Many who spoke on the day of the launch, touched on how hard it might have been for a single person to accomplish, tell us about the process?
It requires commitment and discipline. Whilst juggling time is the greatest challenge, it is deeply interesting work and as a result, the difficulty of the process gets submerged to some extent. From collecting the documents and speeches to the writing of the narrative for each chapter, the layout, and the finalization of the book, it definitely requires time and concentration but the effort is fully worth it when researchers and those interested in understanding the past appreciate the work done and use it for further research. It is aimed at building awareness, at educating and informing, and if such work is going to be done by individuals, then let’s do it!
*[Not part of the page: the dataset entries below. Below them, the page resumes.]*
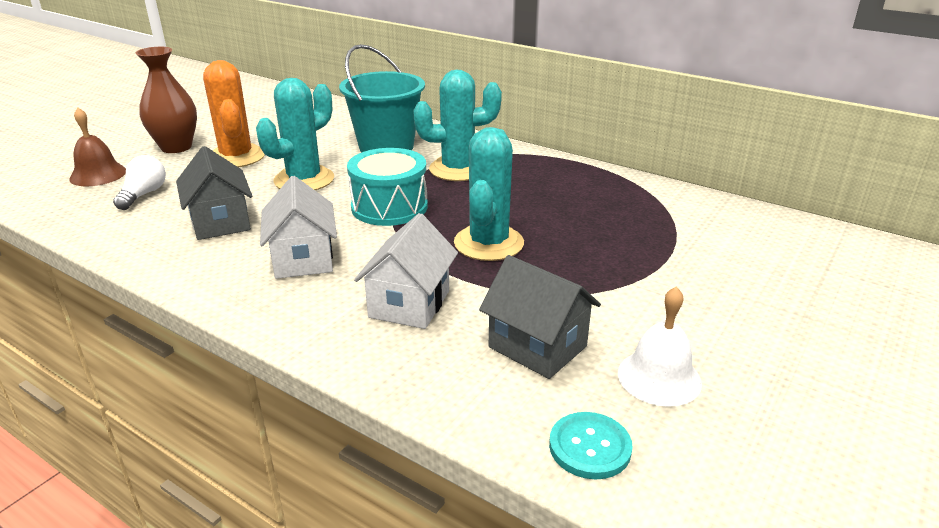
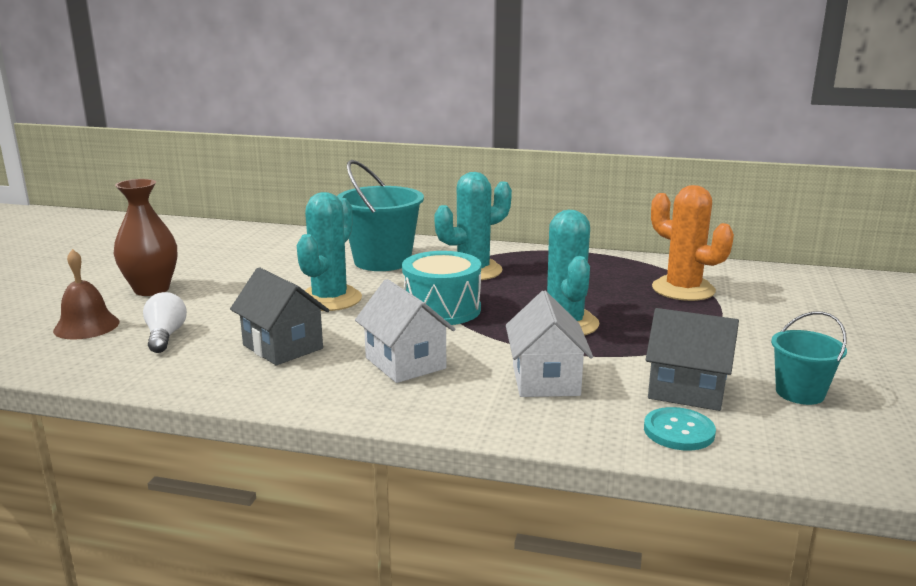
camera: 20 degrees left, 10 degrees down
orange cactus [203,60,265,167] -> orange cactus moved to [651,185,734,301]
turquoise button [549,412,633,479] -> turquoise button moved to [644,407,716,450]
white bell [618,286,702,407] -> turquoise bucket [771,311,847,405]

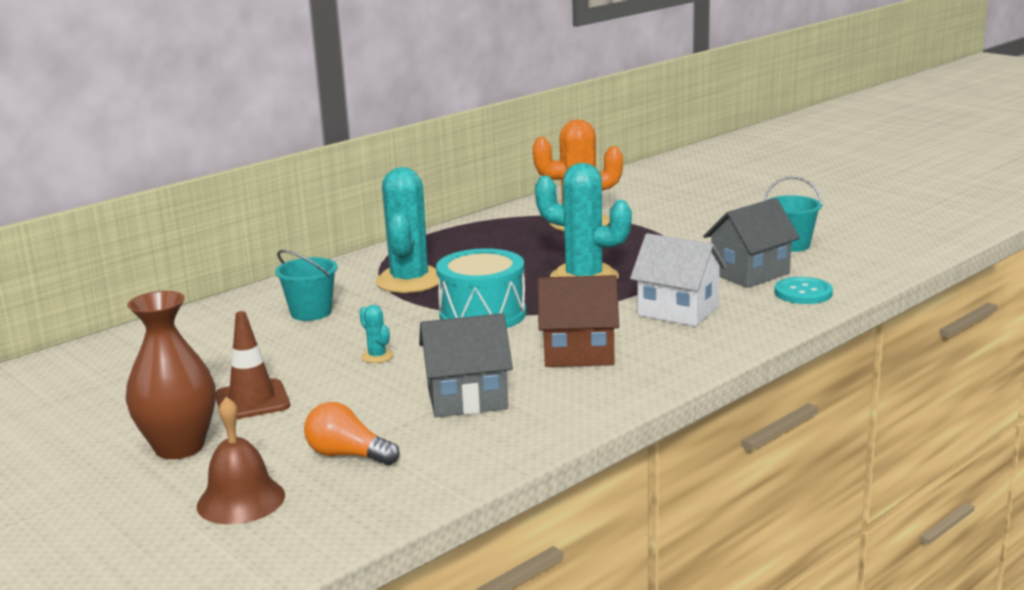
camera: 55 degrees left, 0 degrees up
white light bulb [143,292,187,353] -> orange light bulb [304,402,400,465]
turquoise cactus [297,192,362,311] -> turquoise cactus [359,305,393,363], size x0.41
turquoise bucket [337,160,424,271] -> turquoise bucket [275,250,338,321], size x0.56
white house [355,279,455,383] -> brown house [537,275,619,367]
none -> brown traffic cone [216,311,290,419]

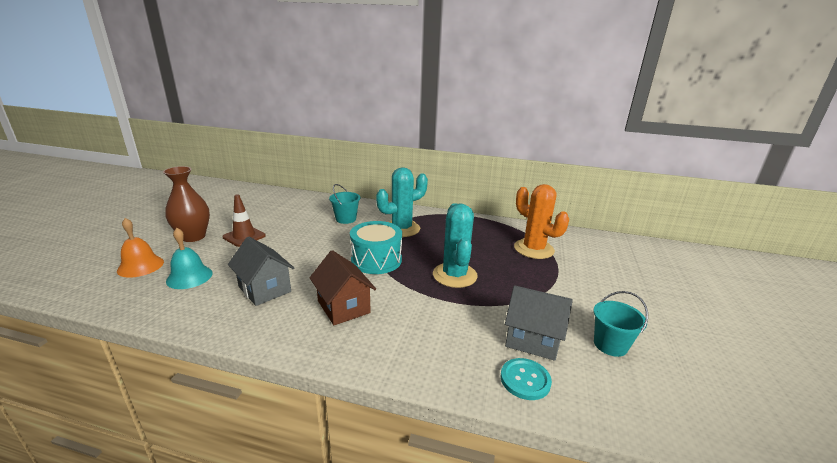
camera: 55 degrees right, 5 degrees up
brown bell [197,397,285,524] -> orange bell [117,218,164,278]
orange light bulb [304,402,400,465] -> turquoise bell [166,228,213,289]
turquoise cactus [359,305,393,363] -> none
white house [630,233,727,326] -> none

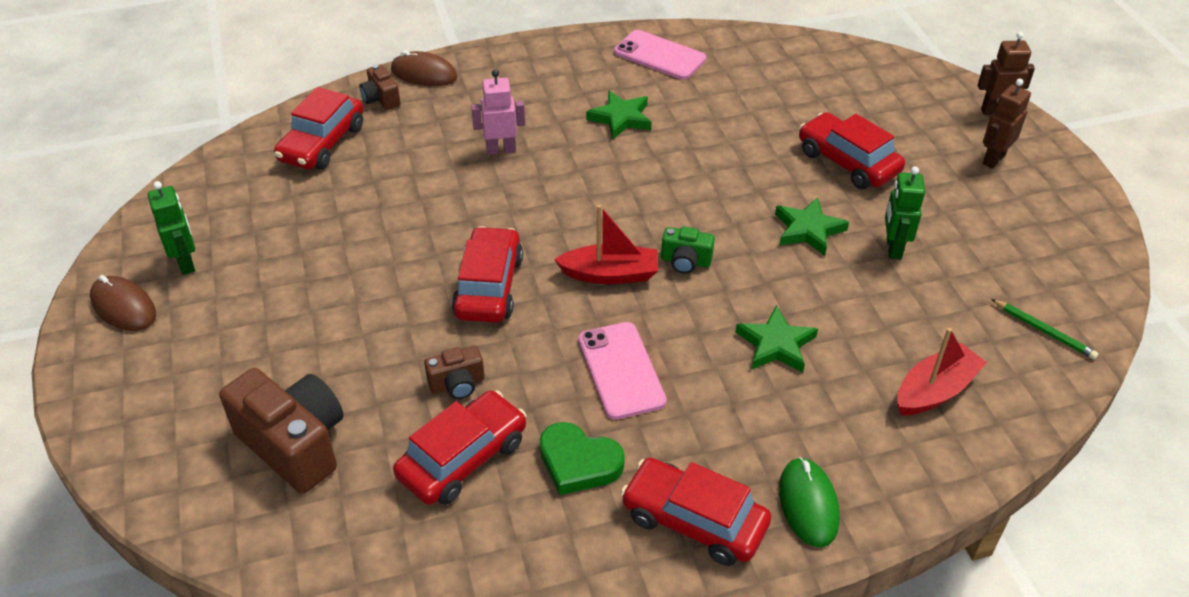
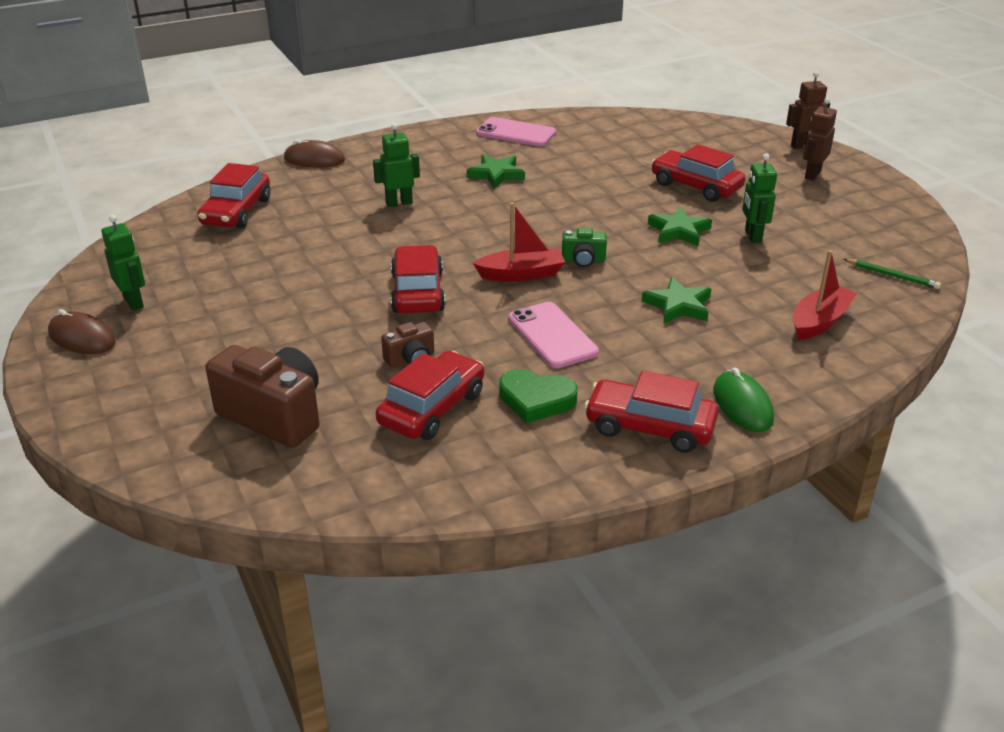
camera: 10 degrees left, 10 degrees down
brown camera [359,64,401,110] -> none
pink robot [471,69,525,155] -> green robot [373,123,420,207]

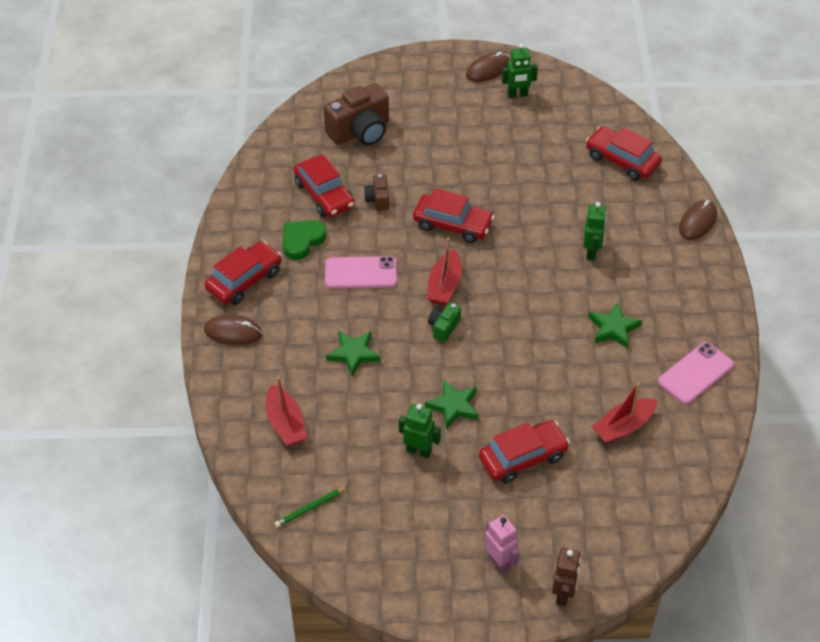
camera: 115 degrees right, 15 degrees up
green mouse [713,368,774,432] -> brown mouse [204,315,262,345]
brown robot [803,98,837,181] -> pink robot [484,515,520,574]
none -> red boat [591,382,657,444]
When can we hope to see the second volume of this publication?
If all goes according to plan it will be out in the first half of this year. That is the target!
What are you currently working on?
A lot! My PhD is the main focus at the moment! The second volume of this publication is also due, plus some other new areas later this year.
As someone who has worked in the foreign policy arena - how is the country handling Covid19?
A disciplined approach remains most vital from all stakeholders, especially us as citizens. The lessons we can learn from elsewhere are numerous. Firstly, international standards are vital. We need to know that which is required and formulate policies at the national level in accordance with international standards. Secondly, we need to study national models in other countries and thereby fathom what has already been done, what has gone wrong and how they are preparing themselves for future strains of the virus. Thirdly, it is up to us to draw up our own indigenous, effective plans and processes, which would safeguard the health security of all Sri Lankans.
What other areas would you like to move into when you pen the next book?
Foreign policy and diplomacy remain the main areas I’m passionate about, but there is a lot more within these areas that require in-depth reflection. Sri Lanka engaged widely with the world for centuries however we often lack understanding of this pivotal role, the potential of the island and the impact it can have with proper strategizing. A lot more research is required in this area and it remains a passion to build awareness and generate dialogue on such topical issues. The next volume will cover relations with the UN General Assembly from 1983 to 2020. The two volumes bear ample testimony to changing times. Whilst Sri Lanka took on the world and global issues prior to 1982, the scenario changes rapidly thereafter and the country has been forced, at times, to seek patience, time and assistance, owing to several factors. It’s crucial to read both volumes to understand how these changes occur.